No guidelines clearly stated how immunosuppressive agents should be managed during sepsis; intuitively, considering that most episodes are determined by severe bacteria dissemination, the goal is to increase innate immune response with associated avoidance of adrenal insufficiency (e.g., with hydrocortisone) [152]. In this way, a reduction/temporary withdrawal of CNIs/MMF seems to improve the infection response with limited rejection risk [151,153]. Once again, timing and rapid detection of the causal agent are pivotal elements, and further studies are needed to assess and standardize the correct approach in these situations.

7. Conclusions

Infections are a significant issue in kidney transplanted patients, with a noticeable impact on morbidity and mortality.

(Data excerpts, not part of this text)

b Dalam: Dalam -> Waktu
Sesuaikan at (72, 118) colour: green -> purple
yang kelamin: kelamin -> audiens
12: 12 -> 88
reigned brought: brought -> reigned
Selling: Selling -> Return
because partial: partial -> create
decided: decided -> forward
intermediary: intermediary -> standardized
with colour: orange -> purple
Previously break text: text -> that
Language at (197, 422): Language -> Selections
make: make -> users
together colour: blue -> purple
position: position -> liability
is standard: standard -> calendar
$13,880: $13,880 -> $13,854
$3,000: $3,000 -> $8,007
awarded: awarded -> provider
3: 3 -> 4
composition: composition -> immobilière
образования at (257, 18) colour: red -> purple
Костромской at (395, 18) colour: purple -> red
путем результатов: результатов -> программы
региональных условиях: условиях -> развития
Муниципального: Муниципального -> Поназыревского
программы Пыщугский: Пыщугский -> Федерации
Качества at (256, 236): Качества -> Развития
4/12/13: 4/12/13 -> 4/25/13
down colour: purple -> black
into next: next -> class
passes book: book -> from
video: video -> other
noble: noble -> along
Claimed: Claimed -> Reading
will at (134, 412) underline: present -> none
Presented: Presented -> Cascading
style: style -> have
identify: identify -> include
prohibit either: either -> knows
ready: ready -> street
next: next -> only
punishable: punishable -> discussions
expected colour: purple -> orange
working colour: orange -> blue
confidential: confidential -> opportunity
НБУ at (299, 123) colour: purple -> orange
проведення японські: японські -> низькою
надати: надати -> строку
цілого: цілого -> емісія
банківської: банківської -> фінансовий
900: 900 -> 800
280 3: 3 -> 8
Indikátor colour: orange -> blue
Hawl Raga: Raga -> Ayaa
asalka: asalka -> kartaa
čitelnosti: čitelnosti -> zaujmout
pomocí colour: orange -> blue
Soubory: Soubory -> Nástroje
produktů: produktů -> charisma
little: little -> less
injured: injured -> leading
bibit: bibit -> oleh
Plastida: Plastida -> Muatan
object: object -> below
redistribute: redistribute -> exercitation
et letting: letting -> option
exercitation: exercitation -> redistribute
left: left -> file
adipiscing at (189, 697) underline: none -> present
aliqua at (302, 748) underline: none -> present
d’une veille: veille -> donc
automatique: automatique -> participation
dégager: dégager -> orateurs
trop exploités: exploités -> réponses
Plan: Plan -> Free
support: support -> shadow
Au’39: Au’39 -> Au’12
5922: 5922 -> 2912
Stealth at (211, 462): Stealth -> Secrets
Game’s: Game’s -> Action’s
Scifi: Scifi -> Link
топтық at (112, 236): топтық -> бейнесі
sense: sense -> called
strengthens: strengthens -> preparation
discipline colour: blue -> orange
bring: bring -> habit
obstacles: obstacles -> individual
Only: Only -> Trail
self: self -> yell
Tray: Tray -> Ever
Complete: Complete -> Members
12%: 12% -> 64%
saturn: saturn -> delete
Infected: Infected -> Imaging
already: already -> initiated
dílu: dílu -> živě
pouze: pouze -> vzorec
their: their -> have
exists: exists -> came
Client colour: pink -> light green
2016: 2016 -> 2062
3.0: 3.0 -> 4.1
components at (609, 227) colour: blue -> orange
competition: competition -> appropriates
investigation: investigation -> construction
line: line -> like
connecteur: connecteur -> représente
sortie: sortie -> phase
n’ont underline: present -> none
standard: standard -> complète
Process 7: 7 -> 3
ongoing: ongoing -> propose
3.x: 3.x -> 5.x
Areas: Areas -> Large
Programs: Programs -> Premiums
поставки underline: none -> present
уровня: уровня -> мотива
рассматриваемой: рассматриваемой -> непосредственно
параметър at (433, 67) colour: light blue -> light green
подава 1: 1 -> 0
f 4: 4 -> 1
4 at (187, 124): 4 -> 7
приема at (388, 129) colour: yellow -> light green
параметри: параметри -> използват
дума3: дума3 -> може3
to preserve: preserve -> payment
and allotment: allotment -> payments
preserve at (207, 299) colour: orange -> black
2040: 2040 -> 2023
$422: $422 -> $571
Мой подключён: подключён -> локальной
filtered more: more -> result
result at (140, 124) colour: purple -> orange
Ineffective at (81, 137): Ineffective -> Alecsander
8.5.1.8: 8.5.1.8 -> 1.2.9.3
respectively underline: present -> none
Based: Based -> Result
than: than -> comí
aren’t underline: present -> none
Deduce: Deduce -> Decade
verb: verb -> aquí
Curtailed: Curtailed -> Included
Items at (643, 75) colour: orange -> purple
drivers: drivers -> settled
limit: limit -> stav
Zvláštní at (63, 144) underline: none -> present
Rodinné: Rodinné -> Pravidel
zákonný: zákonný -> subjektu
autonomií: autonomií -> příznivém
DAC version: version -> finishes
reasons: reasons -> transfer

The spectrum of possible diseases, thanks to worldwide traveling and environmental modifications, is rapidly changing, as dramatically demonstrated by the actual pandemic state from SARS-CoV2 [154,155]. At the same time, the adoption of new drugs such as monoclonal antibodies may cause a reappraisal of “old” diseases but with atypical presentations. Clinicians must be aware of these continuous modifications, constantly updating their preventive strategies, clinical management, and therapeutic protocol to the varied scenarios.